I'm tired of her always coming to me and saying, "I found this class," or "Here's a play that's showing this weekend," or "You need to do this." I'm nothing more than a fucking academic mind to her! I have no feelings, no creativity, she doesn't care! Or maybe she does, and that's the problem. She sees ground she needs to help cultivate. She doesn't see a girl who's sick of being brilliant or talented or whatever because she's sick of dancing for everybody else. I don't get how Mom can't see that all this fucking training that's supposed to help me in the future will never help me if I think I'm worthless and incapable of doing anything right, 'cause the only time she ever seems to notice me is if I'm doing poorly at school...if I'm not doing school...or if I'm doing good at school. Or if she wants to tell me about something that will help me at school. It's all school, school, school, school, education, education, education, education to her. Or my future career. It's just all work.

And she wonders why I'm under the impression that her love for me is based on my performance???

just. whatever.
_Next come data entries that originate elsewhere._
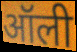
ऑलीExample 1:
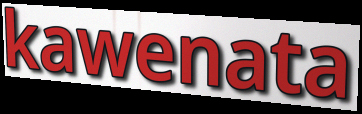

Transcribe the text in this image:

kawenata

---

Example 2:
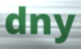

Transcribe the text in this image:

dny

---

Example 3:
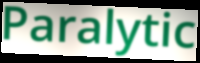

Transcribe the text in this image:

Paralytic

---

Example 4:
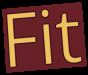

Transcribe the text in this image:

Fit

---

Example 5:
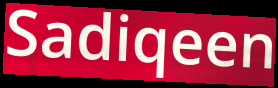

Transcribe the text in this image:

Sadiqeen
I'm going to go eat my pizza now.

Tuesday, November 04, 2008

SKJDFASGJGFVKJUUUGFIK

GOD FUCKING DAMNIT.

I CANNOT AFFORD TO BE PAYING $140 IN TEXTING CHARGES.

OOPS THERE GOES EVERYBODY'S CHRISTMAS!

God damnit!

'cause we have to get the bill from late September to early October NOW. Before I stopped texting.
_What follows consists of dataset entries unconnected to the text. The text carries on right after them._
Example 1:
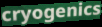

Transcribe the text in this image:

cryogenics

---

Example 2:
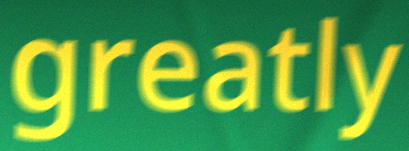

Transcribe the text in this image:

greatly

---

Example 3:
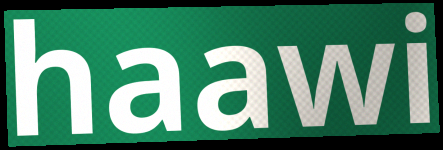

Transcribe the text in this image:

haawi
20 cents to receive, 20 cents to send. God damnit.

EDIT: Mom's discussed with me to work out a payment plan to pay back the $140, so that I can still afford Christmas presents for people this year. It'll probably work out to be around $6 a month.

Christmas is saved.

So I guess I'll just end this on a note to Tim: If you text me, we're fucked over twice. You have to pay 20 cents because you sent me something, and I have to pay 20 cents because I received it. If you want to tell me something, please call me, since that's free.